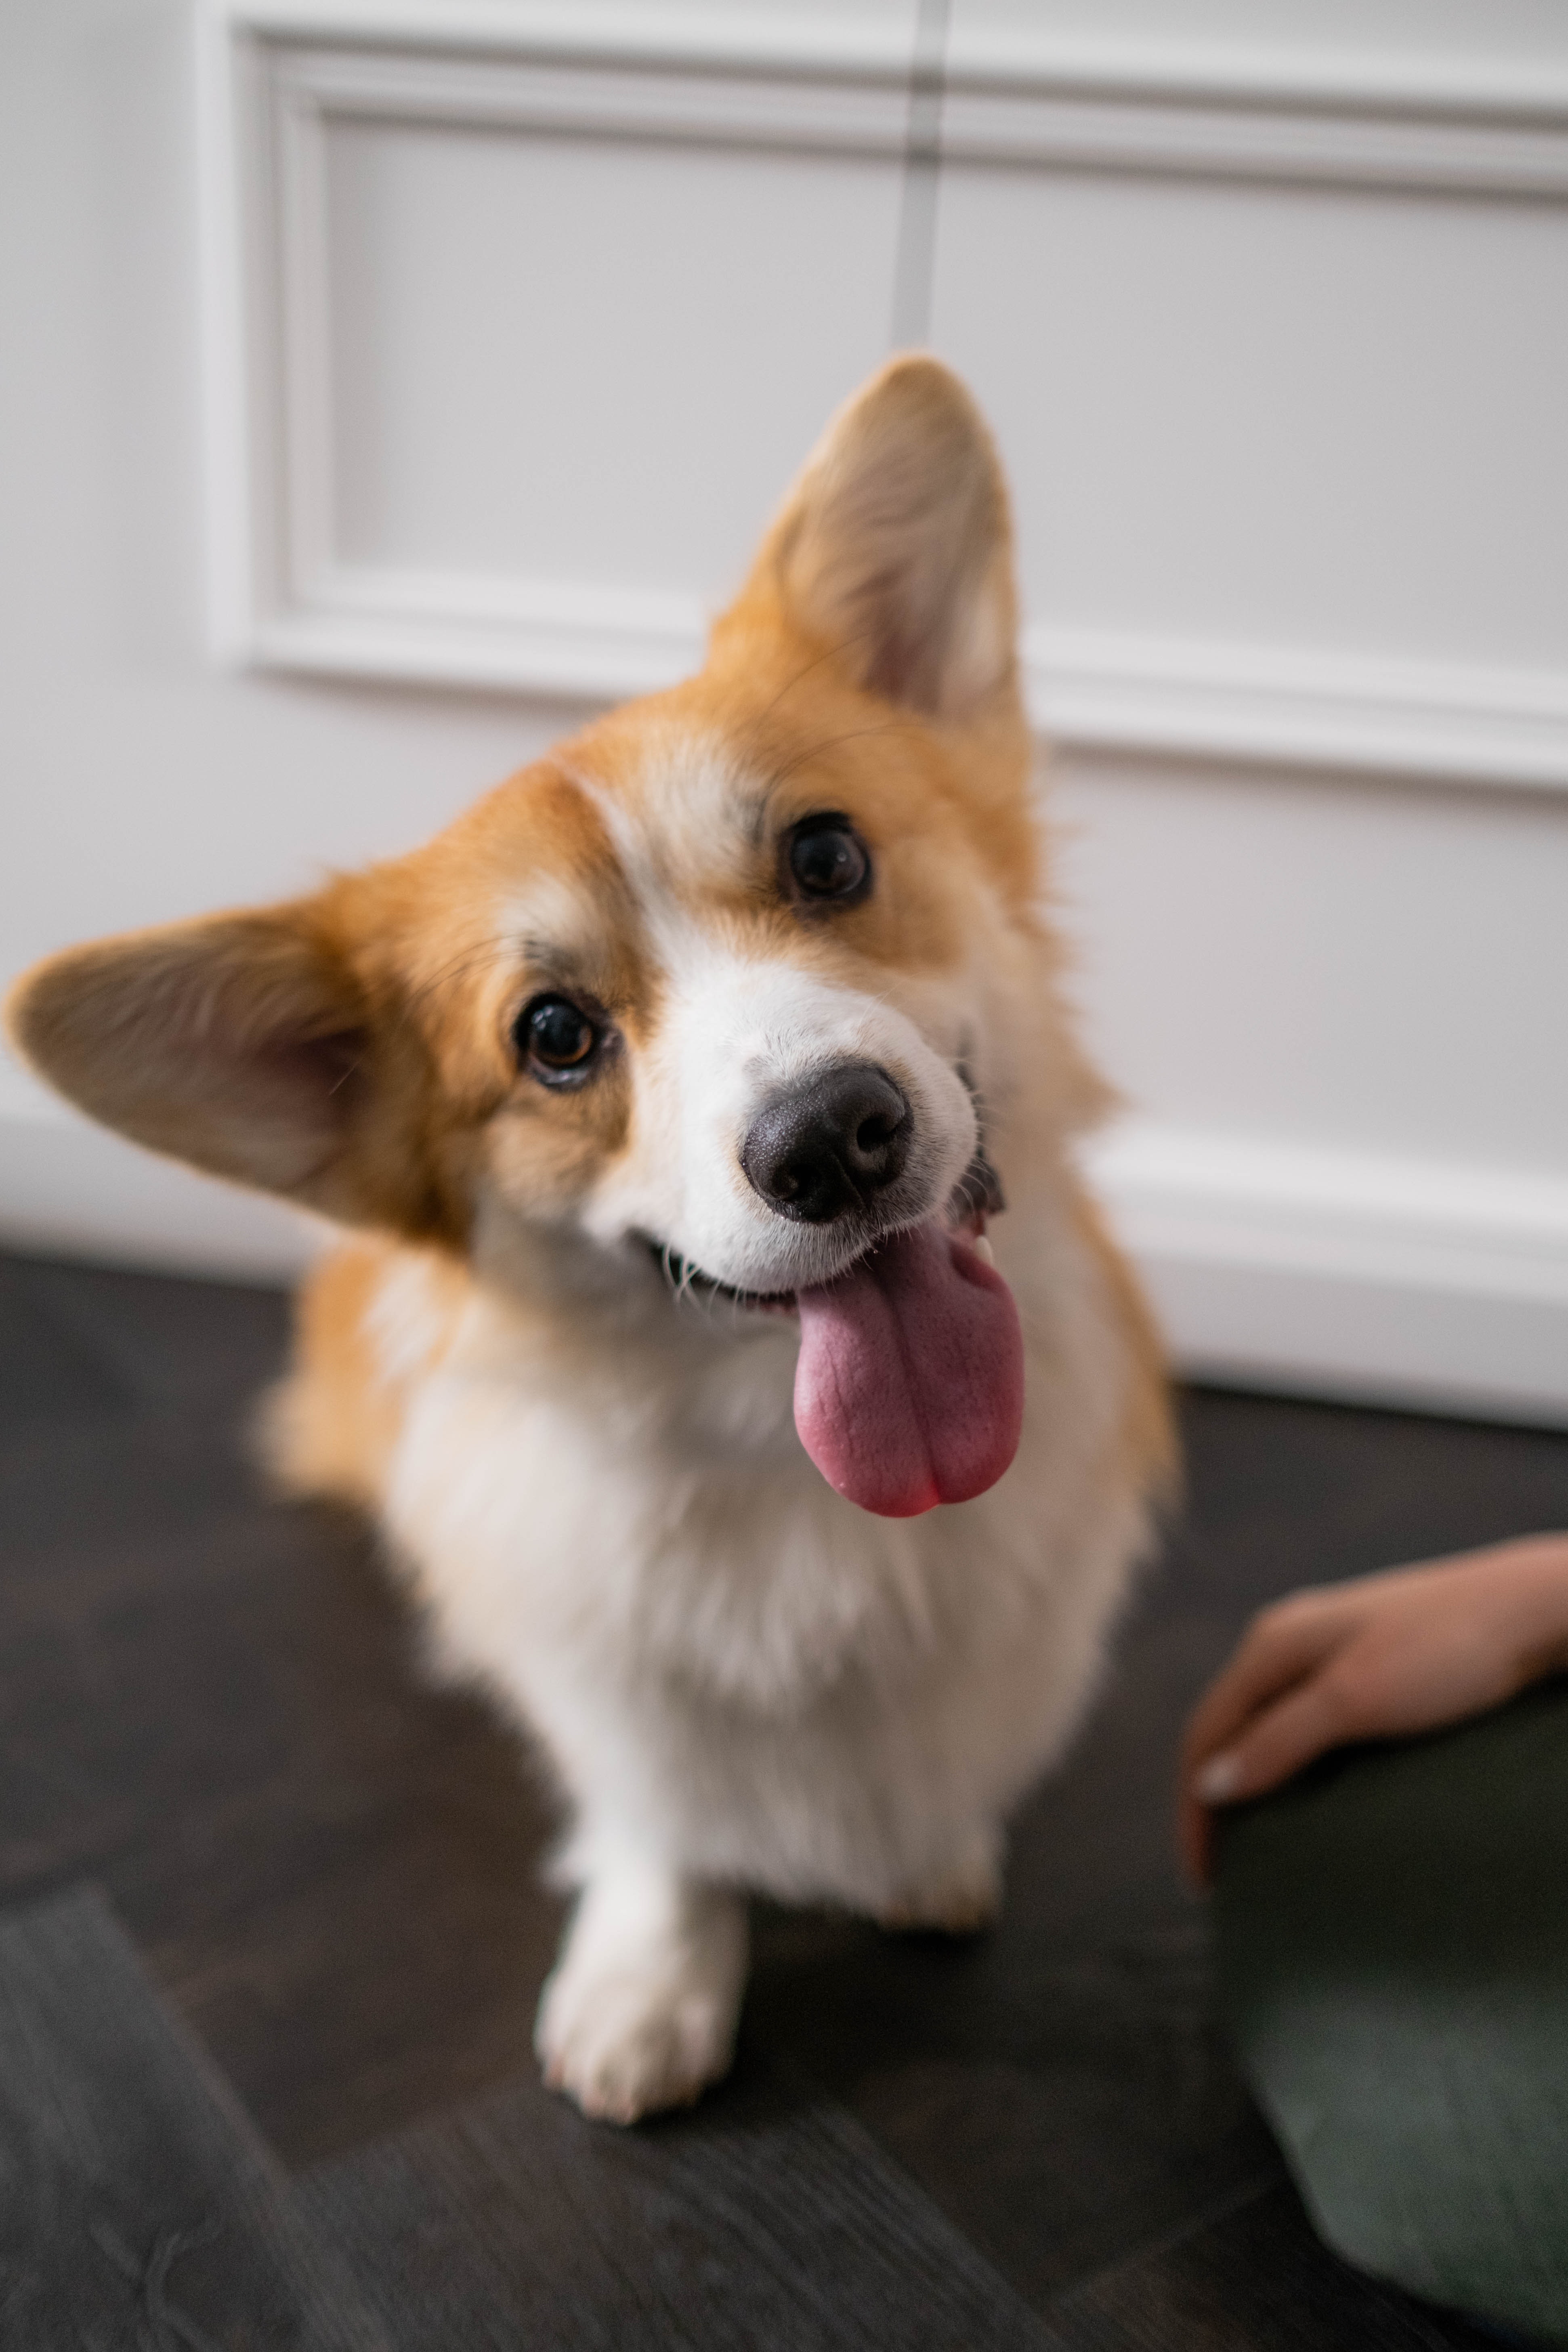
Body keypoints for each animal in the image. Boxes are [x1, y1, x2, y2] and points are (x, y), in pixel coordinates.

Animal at [9, 357, 1166, 2126]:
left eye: (827, 854)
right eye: (553, 1036)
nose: (830, 1136)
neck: (798, 1478)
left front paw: (928, 1854)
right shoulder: (606, 1675)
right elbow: (661, 1820)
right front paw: (651, 1984)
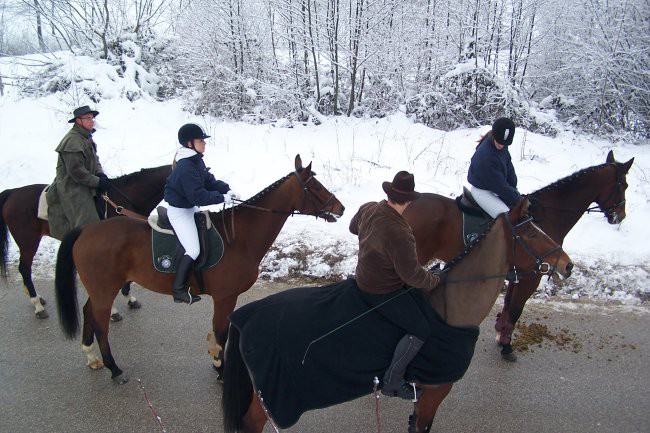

Brief
How many lines of the material above contain the string "right"? Answer with the number only.

Result of the task
4